▶ **PROBLEM**: Repeat every entry word for word; omit all pictures.

▶ **Transcribed page contents**:
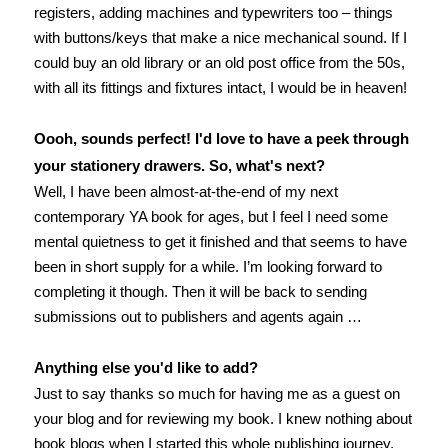
registers, adding machines and typewriters too – things
with buttons/keys that make a nice mechanical sound. If I
could buy an old library or an old post office from the 50s,
with all its fittings and fixtures intact, I would be in heaven!
Oooh, sounds perfect! I'd love to have a peek through
your stationery drawers. So, what's next?
Well, I have been almost-at-the-end of my next
contemporary YA book for ages, but I feel I need some
mental quietness to get it finished and that seems to have
been in short supply for a while. I’m looking forward to
completing it though. Then it will be back to sending
submissions out to publishers and agents again …
Anything else you'd like to add?
Just to say thanks so much for having me as a guest on
your blog and for reviewing my book. I knew nothing about
book blogs when I started this whole publishing journey,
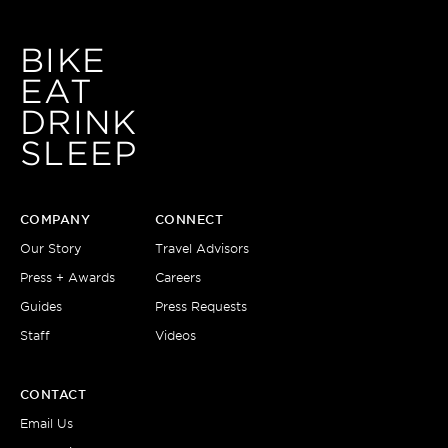
BIKE
EAT
DRINK
SLEEP
COMPANY
CONNECT
Our Story
Travel Advisors
Press + Awards
Careers
Guides
Press Requests
Staff
Videos
CONTACT
Email Us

▶ **ANSWER SPACE**:
registers, adding machines and typewriters too – things
with buttons/keys that make a nice mechanical sound. If I
could buy an old library or an old post office from the 50s,
with all its fittings and fixtures intact, I would be in heaven!
Oooh, sounds perfect! I'd love to have a peek through
your stationery drawers. So, what's next?
Well, I have been almost-at-the-end of my next
contemporary YA book for ages, but I feel I need some
mental quietness to get it finished and that seems to have
been in short supply for a while. I’m looking forward to
completing it though. Then it will be back to sending
submissions out to publishers and agents again …
Anything else you'd like to add?
Just to say thanks so much for having me as a guest on
your blog and for reviewing my book. I knew nothing about
book blogs when I started this whole publishing journey,
BIKE
EAT
DRINK
SLEEP
COMPANY
CONNECT
Our Story
Travel Advisors
Press + Awards
Careers
Guides
Press Requests
Staff
Videos
CONTACT
Email Us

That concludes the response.